Applying ladder operators to Isospin states for quarks

Question

I'm having trouble finding the isospin representation of the meson isospin triplet $|\rho\rangle$.

Starting from the $|\rho^+\rangle$ meson $|u^\uparrow\bar d^\uparrow\rangle$ (where the arrows signify the 3rd component of the normal spin), I should get the $|\rho^0\rangle$ state by applying the $I_-$ operator.

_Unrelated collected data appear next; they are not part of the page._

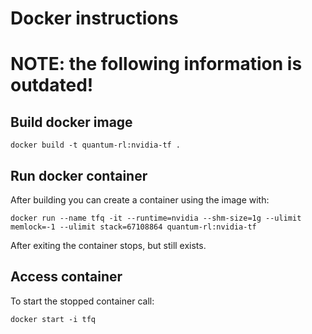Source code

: #  Docker instructions

# NOTE: the following information is outdated!

## Build docker image

`docker build -t quantum-rl:nvidia-tf .`

## Run docker container

After building you can create a container using the image with:

`docker run --name tfq -it --runtime=nvidia --shm-size=1g --ulimit memlock=-1 --ulimit stack=67108864 quantum-rl:nvidia-tf`

After exiting the container stops, but still exists.

## Access container

To start the stopped container call:

`docker start -i tfq`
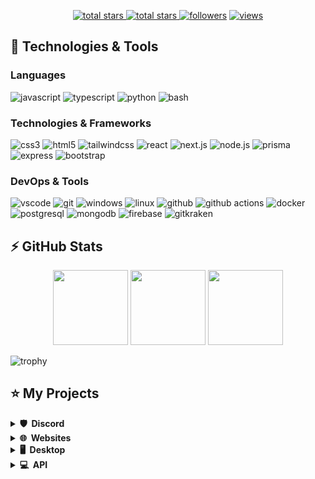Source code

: <p align="center">
  <a href="https://github.com/Bit-Barron?tab=repositories&sort=stargazers">
    <img alt="total stars" title="Total stars on GitHub" src="https://custom-icon-badges.herokuapp.com/badge/dynamic/json?logo=star&host=formatted-dynamic-badges.herokuapp.com&formatter=metric&style=for-the-badge&color=55960c&labelColor=488207&label=stars&query=$.stars&url=https://api.github-star-counter.workers.dev/user/Bit-Barron"/>
  </a>
  <a href="https://github.com/Bit-Barron?tab=repositories&sort=stargazers">
    <img alt="total stars" title="Total forks on GitHub" src="https://custom-icon-badges.herokuapp.com/badge/dynamic/json?logo=fork&host=formatted-dynamic-badges.herokuapp.com&formatter=metric&style=for-the-badge&color=ff0013&labelColor=ae1206&label=forks&query=$.forks&url=https://api.github-star-counter.workers.dev/user/Bit-Barron"/>
  </a>
  <a href="https://github.com/Bit-Barron?tab=followers">
    <img alt="followers" title="Follow me on Github" src="https://custom-icon-badges.herokuapp.com/github/followers/Bit-Barron?color=236ad3&labelColor=1155ba&style=for-the-badge&logo=person-add&label=Follow&logoColor=white"/></a>
  <a href="https://github.com/Bit-Barron/Simple-View-Counter">
    <img alt="views" title="GitHub profile views" src="https://komarev.com/ghpvc/?username=Bit-Barron&style=for-the-badge&color=lightgrey"/>
  </a>
</p>



## 🚀 Technologies & Tools

### Languages

![javascript](https://img.shields.io/badge/javascript-black?style=flat-square&logo=javascript)
![typescript](https://img.shields.io/badge/typescript-black?style=flat-square&logo=typescript)
![python](https://img.shields.io/badge/python-black?style=flat-square&logo=python)
![bash](https://img.shields.io/badge/bash-black?style=flat-square&logo=gnu-bash)

### Technologies & Frameworks

![css3](https://img.shields.io/badge/css3-black?style=flat-square&logo=css3&logoColor=1572B6)
![html5](https://img.shields.io/badge/html5-black?style=flat-square&logo=html5)
![tailwindcss](https://img.shields.io/badge/tailwindcss-black?style=flat-square&logo=tailwindcss)
![react](https://img.shields.io/badge/react-black?style=flat-square&logo=react)
![next.js](https://img.shields.io/badge/next.js-black?style=flat-square&logo=next.js)
![node.js](https://img.shields.io/badge/node.js-black?style=flat-square&logo=node.js)
![prisma](https://img.shields.io/badge/prisma-black?style=flat-square&logo=prisma&logoColor=2D3748)
![express](https://img.shields.io/badge/express-black?style=flat-square&logo=express)
![bootstrap](https://img.shields.io/badge/bootstrap-black?style=flat-square&logo=bootstrap)

### DevOps & Tools

![vscode](https://img.shields.io/badge/vscode-black?style=flat-square&logo=visual-studio-code&logoColor=007ACC)
![git](https://img.shields.io/badge/git-black?style=flat-square&logo=git)
![windows](https://img.shields.io/badge/windows-black?style=flat-square&logo=windows&logoColor=0078D6)
![linux](https://img.shields.io/badge/linux-black?style=flat-square&logo=linux)
![github](https://img.shields.io/badge/github-black?style=flat-square&logo=github)
![github actions](https://img.shields.io/badge/github_actions-black?style=flat-square&logo=github-actions)
![docker](https://img.shields.io/badge/docker-black?style=flat-square&logo=docker)
![postgresql](https://img.shields.io/badge/postgresql-black?style=flat-square&logo=postgresql)
![mongodb](https://img.shields.io/badge/mongodb-black?style=flat-square&logo=mongodb)
![firebase](https://img.shields.io/badge/firebase-black?style=flat-square&logo=firebase)
![gitkraken](https://img.shields.io/badge/gitkraken-black?style=flat-square&logo=gitkraken)

## ⚡ GitHub Stats

<p align="center">
    <img height="120px" src="https://github-readme-streak-stats.herokuapp.com/?user=Bit-Barron&hide_border=true&theme=dark" />
    <img height="120px" src="https://github-readme-stats.vercel.app/api?username=Bit-Barron&hide_title=true&hide_border=true&show_icons=true&include_all_commits=true&count_private=true&line_height=21&hide_rank=true&icon_color=fa8b00&theme=dark" />
    <img height="120px" src="https://github-readme-stats.vercel.app/api/top-langs/?username=Bit-Barron&hide=html&hide_title=true&hide_border=true&layout=compact&langs_count=8&theme=dark" />
</p>

![trophy](https://github-profile-trophy.vercel.app/?username=Bit-Barron&theme=onedark&column=-1)

## ⭐ My Projects

<details>
  <summary><b>🛡️ &nbsp;Discord</b></summary>
  <br/>
  <p align="center">
    <a href="https://github.com/Don-Cryptus/coding.global-web">
      <img height="120px" src="https://github-readme-stats.vercel.app/api/pin/?username=Don-Cryptus&repo=coding.global-web&theme=react&bg_color=151515&title_color=fff&icon_color=fa8b00&hide_border=true&show_icons=false" />
    </a>
  
</p>
</details>

<details>
  <summary><b>🌐 &nbsp;Websites</b></summary>
  <br/>
  <p align="center">
    <a href="https://github.com/Bit-Barron/CryptoTrack">
      <img height="120px" src="https://github-readme-stats.vercel.app/api/pin/?username=Bit-Barron&repo=CryptoTrack&theme=react&bg_color=151515&title_color=fff&icon_color=fa8b00&hide_border=true&show_icons=false" />
    </a>
       <a href="https://github.com/Bit-Barron/epost">
      <img height="120px" src="https://github-readme-stats.vercel.app/api/pin/?username=Bit-Barron&repo=epost&theme=react&bg_color=151515&title_color=fff&icon_color=fa8b00&hide_border=true&show_icons=false" />
    </a>
    <a href="https://github.com/Bit-Barron/DownConvert">
      <img height="120px" src="https://github-readme-stats.vercel.app/api/pin/?username=Bit-Barron&repo=DownConvert&theme=react&bg_color=151515&title_color=fff&icon_color=fa8b00&hide_border=true&show_icons=false" />
    </a>
     <a href="https://github.com/Bit-Barron/devConnector">
      <img height="120px" src="https://github-readme-stats.vercel.app/api/pin/?username=Bit-Barron&repo=devConnector&theme=react&bg_color=151515&title_color=fff&icon_color=fa8b00&hide_border=true&show_icons=false" />
    </a>
  </p>
  
</details>

<details>
  <summary><b>🖥️ &nbsp;Desktop</b></summary>
  <br/>
  <p align="center">
    <a href="https://github.com/Bit-Barron/tasky ">
      <img height="120px" src="https://github-readme-stats.vercel.app/api/pin/?username=Bit-Barron&repo=tasky&theme=react&bg_color=151515&title_color=fff&icon_color=fa8b00&hide_border=true&show_icons=false" />
    </a>
   
  </p>
  
  </p>
</details>

<details>
  <summary><b>💻 &nbsp;API</b></summary>
  <br/>
  <p align="center">
    <a href="https://github.com/Bit-Barron/simplicity-api">
      <img height="120px" src="https://github-readme-stats.vercel.app/api/pin/?username=Bit-Barron&repo=simplicity-api&theme=react&bg_color=151515&title_color=fff&icon_color=fa8b00&hide_border=true&show_icons=false" />
    </a>
     <a href="https://github.com/Bit-Barron/mycv">
      <img height="120px" src="https://github-readme-stats.vercel.app/api/pin/?username=Bit-Barron&repo=mycv&theme=react&bg_color=151515&title_color=fff&icon_color=fa8b00&hide_border=true&show_icons=false" />
    </a>
    </p>
</details>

I assume $|\rho^+\rangle$ is (with $|I,I_3\rangle$ as the notation) the $|1,+1\rangle$ state, but if I then apply the ladder operator I always get $\frac{1}{\sqrt{2}}(|u^\uparrow\bar u^\uparrow\rangle+|d^\uparrow\bar d^\uparrow\rangle)$ while it should be $\frac{1}{\sqrt{2}}(|u^\uparrow\bar u^\uparrow\rangle-|d^\uparrow\bar d^\uparrow\rangle)$.

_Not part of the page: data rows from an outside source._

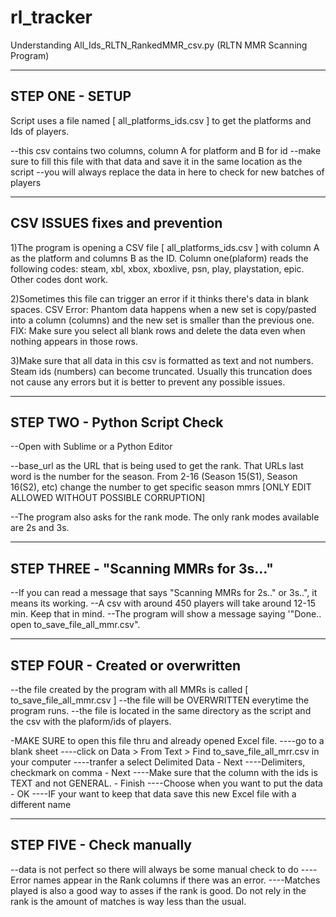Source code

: # rl_tracker

Understanding All_Ids_RLTN_RankedMMR_csv.py (RLTN MMR Scanning Program)

-----------------------------------
STEP ONE - SETUP
-----------------------------------

Script uses a file named [ all_platforms_ids.csv ] to get the platforms and Ids of players.

--this csv contains two columns, column A for platform and B for id
--make sure to fill this file with that data and save it in the same location as the script
--you will always replace the data in here to check for new batches of players


---------
CSV ISSUES fixes and prevention
---------

1)The program is opening a CSV file [ all_platforms_ids.csv ] with column A as the platform and columns B as the ID.
Column one(plaform) reads the following codes: steam, xbl, xbox, xboxlive, psn, play, playstation, epic. Other codes dont work.

2)Sometimes this file can trigger an error if it thinks there's data in blank spaces.
CSV Error: Phantom data happens when a new set is copy/pasted into a column (columns) and the new set is smaller than the previous one.
FIX: Make sure you select all blank rows and delete the data even when nothing appears in those rows.

3)Make sure that all data in this csv is formatted as text and not numbers. Steam ids (numbers) can become truncated. Usually this truncation does not cause any errors but it is better to prevent any possible issues.



-----------------------------------
STEP TWO - Python Script Check
-----------------------------------

--Open with Sublime or a Python Editor

--base_url as the URL that is being used to get the rank. That URLs last word is the number for the season. From 2-16 (Season 15(S1), Season 16(S2), etc)
change the number to get specific season mmrs  [ONLY EDIT ALLOWED WITHOUT POSSIBLE CORRUPTION]

--The program also asks for the rank mode. The only rank modes available are 2s and 3s.



-----------------------------------
STEP THREE - "Scanning MMRs for 3s..."
-----------------------------------

--If you can read a message that says "Scanning MMRs for 2s.." or 3s..", it means its working.
--A csv with around 450 players will take around 12-15 min. Keep that in mind.
--The program will show a message saying '"Done.. open to_save_file_all_mmr.csv".



-----------------------------------
STEP FOUR - Created or overwritten
-----------------------------------

--the file created by the program with all MMRs is called [ to_save_file_all_mmr.csv ]
--the file will be OVERWRITTEN everytime the program runs.
--the file is located in the same directory as the script and the csv with the plaform/ids of players.

-MAKE SURE to open this file thru and already opened Excel file.
----go to a blank sheet
----click on Data > From Text > Find to_save_file_all_mrr.csv in your computer
----tranfer a select Delimited Data - Next
----Delimiters, checkmark on comma - Next
----Make sure that the column with the ids is TEXT and not GENERAL. - Finish
----Choose when you want to put the data - OK
----IF your want to keep that data save this new Excel file with a different name


-----------------------------------
STEP FIVE - Check manually
-----------------------------------

--data is not perfect so there will always be some manual check to do
----Error names appear in the Rank columns if there was an error.
----Matches played is also a good way to asses if the rank is good. Do not rely in the rank is the amount of matches is way less than the usual.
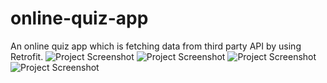 # online-quiz-app
An online quiz app which is fetching data from third party API by using Retrofit.
![Project Screenshot](/Users/olisheikh/Documents/Codes/Android/FullProjects/JetTrivia/ScreenShot/HomePage.jpeg)
![Project Screenshot](CorrectAnswer.jpeg)
![Project Screenshot](CWrongAnswer.jpeg)
![Project Screenshot](ProgressBar.jpeg)

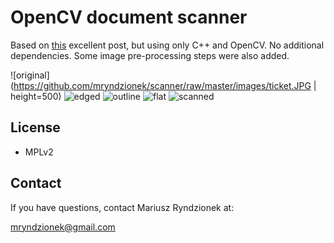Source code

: OpenCV document scanner
=======================

Based on [this](http://www.pyimagesearch.com/2014/09/01/build-kick-ass-mobile-document-scanner-just-5-minutes/) excellent post,
but using only C++ and OpenCV. No additional dependencies.
Some image pre-processing steps were also added.

![original](https://github.com/mryndzionek/scanner/raw/master/images/ticket.JPG | height=500)
![edged](https://github.com/mryndzionek/scanner/raw/master/images/ticket_edged.JPG)
![outline](https://github.com/mryndzionek/scanner/raw/master/images/ticket_outline.JPG)
![flat](https://github.com/mryndzionek/scanner/raw/master/images/ticket_flat.JPG)
![scanned](https://github.com/mryndzionek/scanner/raw/master/images/ticket_scanned.JPG)

License
-------
  - MPLv2

Contact
-------
If you have questions, contact Mariusz Ryndzionek at:

<mryndzionek@gmail.com>
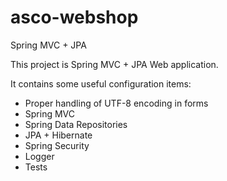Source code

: asco-webshop
============

Spring MVC + JPA

This project is Spring MVC + JPA Web application.

It contains some useful configuration items:

- Proper handling of UTF-8 encoding in forms
- Spring MVC
- Spring Data Repositories
- JPA + Hibernate
- Spring Security
- Logger
- Tests
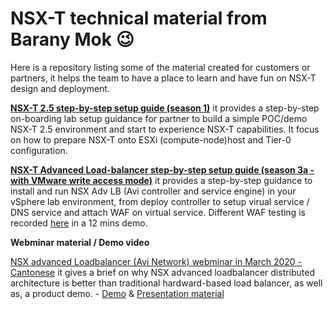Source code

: # NSX-T technical material from Barany Mok :wink:
Here is a repository listing some of the material created for customers or partners, it helps the team to have a place to learn and have fun on NSX-T design and deployment.


**[NSX-T 2.5 step-by-step setup guide (season 1)](https://onevmw-my.sharepoint.com/:b:/g/personal/bmok_vmware_com/EVK0lxUQSblBmUZ-UdNQpTwBQbojuwJNwiIzktKnVrJLcw?e=JVTOff)**
it provides a step-by-step on-boarding lab setup guidance for partner to build a simple POC/demo NSX-T 2.5 environment and start to experience NSX-T capabilities.
It focus on how to prepare NSX-T onto ESXi (compute-node)host and Tier-0 configuration.



**[NSX-T Advanced Load-balancer step-by-step setup guide (season 3a - with VMware write access mode)](https://onevmw-my.sharepoint.com/:b:/g/personal/bmok_vmware_com/Eag2xXP8aUxKqGg6sb_2g2QBEf3l3M-K5j8vpbzX55_HeQ?e=0Qb7bJ)**
it provides a step-by-step guidance to install and run NSX Adv LB (Avi controller and service engine) in your vSphere lab environment, from deploy controller to setup virual service / DNS service and attach WAF on virtual service. Different WAF testing is recorded [here](https://onevmw-my.sharepoint.com/:v:/r/personal/bmok_vmware_com/Documents/Github%20material%20for%20public%2004-2020/WAF%20demo%20SQL%20command%20exe%20and%20XSS%2004-2020.mp4?csf=1&web=1&e=XubNWn) in a 12 mins demo.





**Webminar material / Demo video**

[NSX advanced Loadbalancer (Avi Network) webminar in March 2020 - Cantonese](https://onevmw-my.sharepoint.com/:v:/g/personal/bmok_vmware_com/EZCs_AOGgYNKjQyM7ujsl5UBpQ4cR3gRiz09F-0yXowggg?e=fUce16)
it gives a brief on why NSX advanced loadbalancer distributed architecture is better than traditional hardward-based load balancer, as well as, a product demo. - [Demo](https://onevmw-my.sharepoint.com/:v:/g/personal/bmok_vmware_com/EQVxKaFdLhxDi93oXovJVWgBCwUmETG9A8hyIVMcujCBSA?e=2EOTes) & 
[Presentation material](https://onevmw-my.sharepoint.com/:b:/g/personal/bmok_vmware_com/ERWzBLjBt9ROiJ4zlrfBF7cBfh0aoKBpmd722R_OXm1Hbw?e=DLLEct)





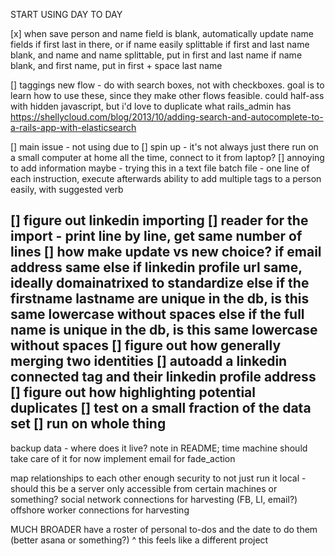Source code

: START USING DAY TO DAY

[x] when save person and name field is blank, automatically update name fields if first last in there, or if name easily splittable
  if first and last name blank, and name and name splittable, put in first and last name
  if name blank, and first name, put in first + space last name

[] taggings new flow - do with search boxes, not with checkboxes. goal is to learn how to use these, since they make other flows feasible. could half-ass with hidden javascript, but i'd love to duplicate what rails_admin has
  https://shellycloud.com/blog/2013/10/adding-search-and-autocomplete-to-a-rails-app-with-elasticsearch

[] main issue - not using due to
  [] spin up - it's not always just there
    run on a small computer at home all the time, connect to it from laptop?
  [] annoying to add information
    maybe - trying this in a text file
      batch file - one line of each instruction, execute afterwards
      ability to add multiple tags to a person easily, with suggested verb

[] figure out linkedin importing
  [] reader for the import - print line by line, get same number of lines
  [] how make update vs new choice? 
    if email address same
    else if linkedin profile url same, ideally domainatrixed to standardize
    else if the firstname lastname are unique in the db, is this same lowercase without spaces
    else if the full name is unique in the db, is this same lowercase without spaces
  [] figure out how generally merging two identities 
  [] autoadd a linkedin connected tag and their linkedin profile address
  [] figure out how highlighting potential duplicates
  [] test on a small fraction of the data set
  [] run on whole thing
---

backup data - where does it live? note in README; time machine should take care of it for now
implement email for fade_action

map relationships to each other
enough security to not just run it local - should this be a server only accessible from certain machines or something?
social network connections for harvesting (FB, LI, email?)
offshore worker connections for harvesting

MUCH BROADER
have a roster of personal to-dos and the date to do them (better asana or something?)
  ^ this feels like a different project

What am I doing wrong? Is my assumption about the Isospin state corresponding to the positively charged meson wrong?

Answer 1

The antiquarks are in the "antifundamental representation." If a quark in the fundamental representation transforms as $q_i\rightarrow U_{ij}q_j$, an antiquark transforms as $\bar{q}_i\rightarrow \bar{q}_jU^{-1}_{ji}=U^*_{ij}\bar{q}_j.$

In terms of the generators $I$, $$U^*=\exp[{i\alpha_a I_a}]^*=\exp[{i\alpha_a (-I^*_a)}]$$ So when acting on the antiquark you should use $\bar{I}=-I^*$. (I'll use the bar on the generator to distinguish the representations)

So $\bar{I}_-\bar{d}=(-I_x^*-i(-I_y^*))\bar{d}=-I_+\bar{d}=-\bar{u},$ that's where the sign difference comes from.